I started Rural Theologian in August, so it may seem a little silly to be posting my most popular blog entries when I’ve been blogging less than six months. But I’m doing it anyway. I’ll make two remarks about the list before I reveal them. First, the blog has been growing in traffic over the past two months, so the top 5 will be fairly recent, the earliest being published in early November. Second, the top two posts were not written by me. This probably says something about me as a writer, but it also says something about my dear brother who wrote them. So, without further ado, here’s the list:
#5 The JV Pastor– Too many youth ministries have games and fun as their foundation. It’s time for churches and youth ministers to take seriously their responsibility to teach the Word of God to the students.
#4 Marriage is Not About Staying in Love– Taken from the first chapter of John Piper’s This Momentary Marriage, it’s a look at the heart of marriage, which was created as a picture of Christ’s love for His bride, the church. Therefore, the fundamental purpose of marriage is to reveal God’s covenant-keeping love.

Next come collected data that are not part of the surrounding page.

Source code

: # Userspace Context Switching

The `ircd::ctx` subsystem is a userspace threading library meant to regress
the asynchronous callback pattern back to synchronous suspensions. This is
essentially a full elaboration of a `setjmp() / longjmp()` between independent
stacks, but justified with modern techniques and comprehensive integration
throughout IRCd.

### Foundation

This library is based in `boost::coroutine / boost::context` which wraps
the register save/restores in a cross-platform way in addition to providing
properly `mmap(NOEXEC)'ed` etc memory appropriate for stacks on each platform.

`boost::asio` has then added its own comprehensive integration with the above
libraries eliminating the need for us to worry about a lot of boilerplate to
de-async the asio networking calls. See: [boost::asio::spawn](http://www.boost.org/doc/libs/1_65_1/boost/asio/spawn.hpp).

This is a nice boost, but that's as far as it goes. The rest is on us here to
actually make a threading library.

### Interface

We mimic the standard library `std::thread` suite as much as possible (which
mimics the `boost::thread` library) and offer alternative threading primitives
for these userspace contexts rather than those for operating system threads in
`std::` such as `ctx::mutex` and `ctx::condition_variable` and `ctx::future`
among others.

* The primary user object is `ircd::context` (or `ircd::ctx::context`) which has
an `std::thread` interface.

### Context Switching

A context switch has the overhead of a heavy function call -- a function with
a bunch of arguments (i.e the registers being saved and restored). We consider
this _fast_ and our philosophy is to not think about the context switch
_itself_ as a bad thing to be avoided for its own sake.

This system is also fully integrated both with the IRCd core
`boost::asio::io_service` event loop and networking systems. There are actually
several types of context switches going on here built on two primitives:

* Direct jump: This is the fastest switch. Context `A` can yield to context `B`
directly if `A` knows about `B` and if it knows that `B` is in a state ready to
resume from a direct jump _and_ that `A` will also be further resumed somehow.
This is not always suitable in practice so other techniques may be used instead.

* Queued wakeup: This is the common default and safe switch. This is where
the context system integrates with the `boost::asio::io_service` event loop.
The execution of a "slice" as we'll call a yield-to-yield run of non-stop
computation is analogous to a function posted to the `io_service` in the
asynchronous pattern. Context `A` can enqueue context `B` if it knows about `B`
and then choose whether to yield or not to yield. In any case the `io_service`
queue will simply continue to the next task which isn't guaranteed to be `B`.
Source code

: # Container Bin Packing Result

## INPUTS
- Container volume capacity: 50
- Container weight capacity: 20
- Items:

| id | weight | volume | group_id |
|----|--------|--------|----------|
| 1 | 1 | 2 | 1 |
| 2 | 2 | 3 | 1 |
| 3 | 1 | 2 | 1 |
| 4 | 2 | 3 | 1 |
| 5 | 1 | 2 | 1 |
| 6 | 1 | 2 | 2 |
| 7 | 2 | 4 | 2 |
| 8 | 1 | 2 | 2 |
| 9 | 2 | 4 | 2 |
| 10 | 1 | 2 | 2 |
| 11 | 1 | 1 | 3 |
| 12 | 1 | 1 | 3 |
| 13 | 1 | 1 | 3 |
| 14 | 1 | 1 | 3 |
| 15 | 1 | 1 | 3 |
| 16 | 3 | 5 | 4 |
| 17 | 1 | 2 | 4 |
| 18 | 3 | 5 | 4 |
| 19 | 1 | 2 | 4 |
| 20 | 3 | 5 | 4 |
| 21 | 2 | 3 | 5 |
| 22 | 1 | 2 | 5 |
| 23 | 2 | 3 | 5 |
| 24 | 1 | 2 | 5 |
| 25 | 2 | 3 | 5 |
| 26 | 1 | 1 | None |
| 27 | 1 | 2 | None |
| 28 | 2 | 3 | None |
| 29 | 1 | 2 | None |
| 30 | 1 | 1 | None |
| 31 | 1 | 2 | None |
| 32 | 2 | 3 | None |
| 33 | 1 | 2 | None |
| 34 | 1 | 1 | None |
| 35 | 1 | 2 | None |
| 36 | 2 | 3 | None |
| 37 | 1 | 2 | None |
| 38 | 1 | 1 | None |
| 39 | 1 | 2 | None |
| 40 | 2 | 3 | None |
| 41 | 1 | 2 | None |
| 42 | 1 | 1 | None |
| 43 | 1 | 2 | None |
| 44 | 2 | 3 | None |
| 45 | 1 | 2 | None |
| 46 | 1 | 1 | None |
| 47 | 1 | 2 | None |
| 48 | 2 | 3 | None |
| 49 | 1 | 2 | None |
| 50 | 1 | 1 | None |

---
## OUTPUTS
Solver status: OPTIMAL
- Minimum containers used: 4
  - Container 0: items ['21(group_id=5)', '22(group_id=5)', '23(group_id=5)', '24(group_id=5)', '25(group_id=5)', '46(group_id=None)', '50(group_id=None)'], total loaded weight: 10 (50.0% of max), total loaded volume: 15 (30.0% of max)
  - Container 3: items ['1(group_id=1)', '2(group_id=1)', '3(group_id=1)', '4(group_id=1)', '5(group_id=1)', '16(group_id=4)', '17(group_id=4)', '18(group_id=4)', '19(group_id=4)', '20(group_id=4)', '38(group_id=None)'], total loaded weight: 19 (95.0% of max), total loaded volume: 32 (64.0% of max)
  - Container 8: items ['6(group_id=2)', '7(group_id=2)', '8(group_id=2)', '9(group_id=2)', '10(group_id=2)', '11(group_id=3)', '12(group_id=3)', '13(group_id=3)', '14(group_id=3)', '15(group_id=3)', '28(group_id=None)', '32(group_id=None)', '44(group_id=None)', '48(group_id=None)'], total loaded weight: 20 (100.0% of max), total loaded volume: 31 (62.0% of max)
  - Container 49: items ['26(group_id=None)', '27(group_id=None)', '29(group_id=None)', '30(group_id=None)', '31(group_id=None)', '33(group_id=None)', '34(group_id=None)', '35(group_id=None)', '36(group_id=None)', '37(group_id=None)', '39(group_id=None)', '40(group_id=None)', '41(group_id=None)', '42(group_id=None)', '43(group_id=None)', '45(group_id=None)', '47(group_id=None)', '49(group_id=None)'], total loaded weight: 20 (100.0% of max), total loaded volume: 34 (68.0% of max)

#3 Interracial Marriage in the Church– Interracial marriage, particularly in the South, is generally frowned up, to say the least. The post examines the topic biblically, and we find that interracial marriage is actually a beautiful picture of Christ’s love for the church. This was a joy for me to write.
#2 Is Abortion Justified After a Rape?– Proposition 26 caused quite a stir across Mississippi and the nation. Abortion debates could be found on TV, radio, Facebook, and around the dinner table. Matthew Delaughter and I noticed that many Christians were using cases of rape as an excuse for abortion, so Matthew decided to address the issue.
#1 Acquainted with Grief: Incarnation and Infertility– Yes, this post was just published two days ago, but it has blown all others away in terms of popularity. Matthew did an incredible job of showing how the incarnation, or the coming of Christ, brings comfort for the suffering and downtrodden. I believe the reason this post touched so many is because Matthew wrote, not as a theologian who develops his doctrine isolated from life, but as one who solidified his theology amidst the messiness and pain of life. There is good reason why this was the top post of 2011.
Well, that’s it! I hope you’ve enjoyed and learned from some of the posts at the blog this year. By God’s grace, I hope to continue writing in 2012 also, and I hope you decide to stick around.